WHAT TO WORK ON »
Copy out, word for word, the lines from the one containing "right shoulder: (179, 133, -6)" up to and including the one containing "right shoulder: (522, 150, 4)". Give only those lines.

EXERCISE MATERIAL »

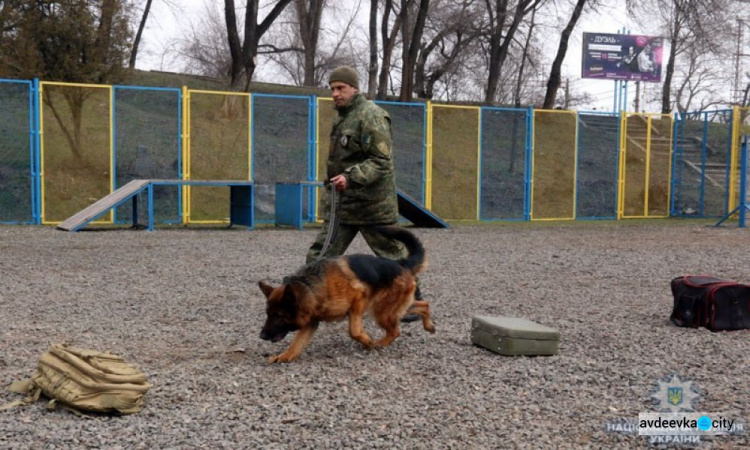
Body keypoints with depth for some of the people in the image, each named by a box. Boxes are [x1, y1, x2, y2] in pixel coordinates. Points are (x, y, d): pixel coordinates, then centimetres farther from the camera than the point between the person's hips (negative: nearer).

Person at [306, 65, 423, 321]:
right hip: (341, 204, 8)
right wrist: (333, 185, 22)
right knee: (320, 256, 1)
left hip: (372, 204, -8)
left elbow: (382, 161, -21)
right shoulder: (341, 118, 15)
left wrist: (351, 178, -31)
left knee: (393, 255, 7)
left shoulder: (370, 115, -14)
...
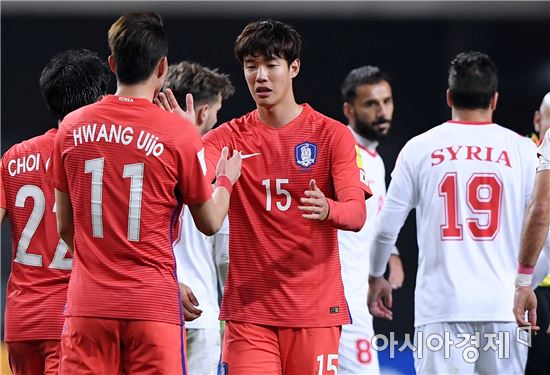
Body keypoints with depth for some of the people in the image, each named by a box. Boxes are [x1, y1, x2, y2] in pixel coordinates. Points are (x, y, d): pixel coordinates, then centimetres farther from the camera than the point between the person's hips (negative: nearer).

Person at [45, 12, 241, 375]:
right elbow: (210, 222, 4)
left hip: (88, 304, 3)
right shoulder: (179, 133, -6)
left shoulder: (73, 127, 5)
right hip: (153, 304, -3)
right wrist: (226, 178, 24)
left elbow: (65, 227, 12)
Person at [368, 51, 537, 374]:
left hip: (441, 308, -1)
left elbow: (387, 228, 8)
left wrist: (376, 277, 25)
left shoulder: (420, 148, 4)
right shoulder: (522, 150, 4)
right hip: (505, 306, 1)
* * *
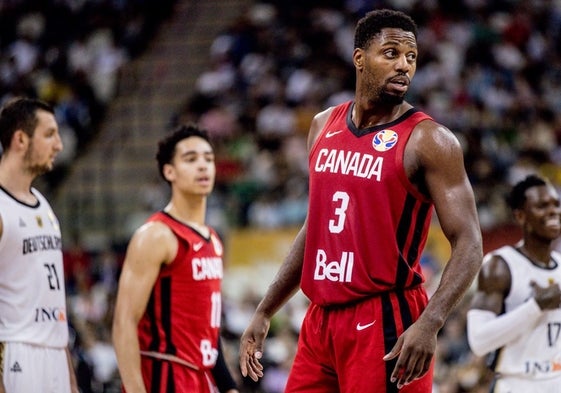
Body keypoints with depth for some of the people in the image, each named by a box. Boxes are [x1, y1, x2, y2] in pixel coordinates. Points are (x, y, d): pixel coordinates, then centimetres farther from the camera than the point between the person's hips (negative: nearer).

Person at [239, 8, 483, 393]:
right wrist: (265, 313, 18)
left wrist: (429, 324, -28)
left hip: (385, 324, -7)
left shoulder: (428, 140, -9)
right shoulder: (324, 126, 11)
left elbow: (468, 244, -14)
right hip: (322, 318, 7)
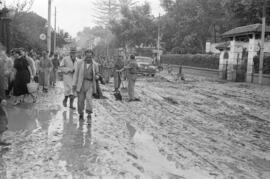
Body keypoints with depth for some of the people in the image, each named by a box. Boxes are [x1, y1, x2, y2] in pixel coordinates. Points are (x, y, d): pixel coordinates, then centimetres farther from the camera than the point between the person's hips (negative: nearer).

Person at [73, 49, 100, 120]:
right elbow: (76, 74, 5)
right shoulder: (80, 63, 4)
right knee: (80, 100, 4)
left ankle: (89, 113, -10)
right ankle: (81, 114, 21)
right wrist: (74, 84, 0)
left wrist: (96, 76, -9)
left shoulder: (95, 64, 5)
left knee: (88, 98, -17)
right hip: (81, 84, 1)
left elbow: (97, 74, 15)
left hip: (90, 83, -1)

REPLY »
right shoulder: (179, 133, -6)
left shoulder: (73, 127, 5)
right hip: (153, 304, -3)
right wrist: (226, 178, 24)
left elbow: (65, 227, 12)
Person at [368, 51, 537, 374]:
left hip: (441, 308, -1)
left elbow: (387, 228, 8)
left wrist: (376, 277, 25)
left shoulder: (420, 148, 4)
right shoulder: (522, 150, 4)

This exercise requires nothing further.